Another exceptional strength of Home Depot, Inc. is its ability to sustain extraordinary financial and operating
performance over the years. The company’s stock price had also risen dramatically. Between the fall of 1981 & End
of 1999, stock price had risen at a compound annual rate of 29%.
Constantly evolving management style has proved to be a great strength of Home Depot, Inc. the company never
seems to regard the way it operate as settled. The management evaluates new ideas on smaller scale before taking
to entire store network.
One of Home Depot, Inc.’s potency is the ability to successfully utilize its capability through furtherexpansion of
operations and growth initiatives. They are planning on increasing the no. of stores annually by 21-22 percent so
that by the end of 2003 the store no. will be over 1900. Redefining its industry has resulted in product sales to
professional customers in addition to do-it-yourself (D-I-Y) customers. By 1999, Home Depot, Inc. increased its
market share of professional customer sector from 4% to approximately 8.9%. Among growth initiatives Home Depot,
Inc. is pursuing the likes of shifting to Triple Customer Strategy, Store Format Changes, Product Category Expansion,
International Growth, and Internet Sales.
WEAKNESSES
Home Depot, Inc. was primarily involved in selling materials that ordinary people use for home improvement projects.

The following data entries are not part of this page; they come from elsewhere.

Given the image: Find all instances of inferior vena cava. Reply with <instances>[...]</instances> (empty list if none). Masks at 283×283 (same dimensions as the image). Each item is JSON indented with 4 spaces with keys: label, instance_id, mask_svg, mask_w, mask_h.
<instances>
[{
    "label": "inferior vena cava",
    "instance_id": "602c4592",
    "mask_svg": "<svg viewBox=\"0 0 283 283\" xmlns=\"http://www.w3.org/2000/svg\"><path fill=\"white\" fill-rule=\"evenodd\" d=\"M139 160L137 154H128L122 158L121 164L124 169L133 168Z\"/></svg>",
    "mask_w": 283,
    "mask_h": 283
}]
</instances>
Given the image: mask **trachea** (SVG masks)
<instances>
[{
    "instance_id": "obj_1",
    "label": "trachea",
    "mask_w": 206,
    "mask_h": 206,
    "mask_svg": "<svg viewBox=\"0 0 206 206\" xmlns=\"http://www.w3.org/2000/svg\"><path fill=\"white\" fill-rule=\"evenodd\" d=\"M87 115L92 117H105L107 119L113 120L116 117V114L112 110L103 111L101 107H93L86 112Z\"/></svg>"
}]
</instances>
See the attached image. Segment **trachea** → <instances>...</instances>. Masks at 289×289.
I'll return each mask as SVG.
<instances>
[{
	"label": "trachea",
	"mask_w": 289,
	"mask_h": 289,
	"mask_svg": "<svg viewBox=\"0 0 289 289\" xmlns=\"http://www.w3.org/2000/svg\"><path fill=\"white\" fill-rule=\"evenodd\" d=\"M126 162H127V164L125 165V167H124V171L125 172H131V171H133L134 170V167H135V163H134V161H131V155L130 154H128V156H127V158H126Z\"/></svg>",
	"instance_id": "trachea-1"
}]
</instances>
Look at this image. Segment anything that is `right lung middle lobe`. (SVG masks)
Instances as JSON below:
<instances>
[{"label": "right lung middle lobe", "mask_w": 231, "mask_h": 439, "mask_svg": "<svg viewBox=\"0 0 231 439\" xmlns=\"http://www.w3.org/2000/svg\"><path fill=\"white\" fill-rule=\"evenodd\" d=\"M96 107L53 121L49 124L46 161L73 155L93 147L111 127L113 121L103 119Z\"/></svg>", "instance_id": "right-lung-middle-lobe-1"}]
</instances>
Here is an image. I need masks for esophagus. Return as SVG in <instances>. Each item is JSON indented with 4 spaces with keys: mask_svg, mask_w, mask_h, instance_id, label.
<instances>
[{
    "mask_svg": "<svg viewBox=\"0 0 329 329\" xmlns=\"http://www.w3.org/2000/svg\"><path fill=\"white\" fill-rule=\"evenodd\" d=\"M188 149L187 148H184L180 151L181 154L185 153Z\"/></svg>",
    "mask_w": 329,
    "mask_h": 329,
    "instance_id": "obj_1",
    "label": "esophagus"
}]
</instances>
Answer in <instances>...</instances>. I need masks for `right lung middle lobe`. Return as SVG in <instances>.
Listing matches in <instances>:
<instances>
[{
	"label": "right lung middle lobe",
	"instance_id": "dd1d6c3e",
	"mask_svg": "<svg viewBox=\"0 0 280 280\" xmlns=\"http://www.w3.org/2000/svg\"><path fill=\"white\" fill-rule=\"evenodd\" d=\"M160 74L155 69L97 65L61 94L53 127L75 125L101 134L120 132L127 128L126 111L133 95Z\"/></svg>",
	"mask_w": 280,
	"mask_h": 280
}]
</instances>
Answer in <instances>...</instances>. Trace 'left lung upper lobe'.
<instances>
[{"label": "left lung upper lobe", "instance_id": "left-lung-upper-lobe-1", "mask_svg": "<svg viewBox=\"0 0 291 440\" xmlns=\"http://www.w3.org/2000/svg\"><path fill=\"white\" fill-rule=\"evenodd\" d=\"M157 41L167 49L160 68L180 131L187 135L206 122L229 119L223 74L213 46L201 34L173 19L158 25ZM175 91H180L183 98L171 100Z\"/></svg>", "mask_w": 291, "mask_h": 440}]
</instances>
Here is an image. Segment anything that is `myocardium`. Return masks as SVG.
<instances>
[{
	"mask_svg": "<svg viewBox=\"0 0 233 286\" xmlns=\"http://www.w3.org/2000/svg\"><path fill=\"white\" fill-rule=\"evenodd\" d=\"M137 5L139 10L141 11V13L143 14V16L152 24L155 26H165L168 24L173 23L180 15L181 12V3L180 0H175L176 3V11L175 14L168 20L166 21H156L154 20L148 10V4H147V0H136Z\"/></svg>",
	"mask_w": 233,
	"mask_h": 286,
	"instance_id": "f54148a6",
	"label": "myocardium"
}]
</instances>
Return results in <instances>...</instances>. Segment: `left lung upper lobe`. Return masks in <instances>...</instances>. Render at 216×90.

But over the past years it has grown significantly. The growth plans point out some potential weaknesses of the
company.
Satisfying the need of different customer groups is indeed a strenuous task. It has been observed that many other
companies are doing better than Home Depot, Inc. in terms of product mix and focused customer strategy. Many
regional wholesalers of electrical products, serving the professional customers, claim to offer better services than
Home Depot, Inc. in terms of broader and deeper inventory, more knowledgeable sales help, and reliable delivery.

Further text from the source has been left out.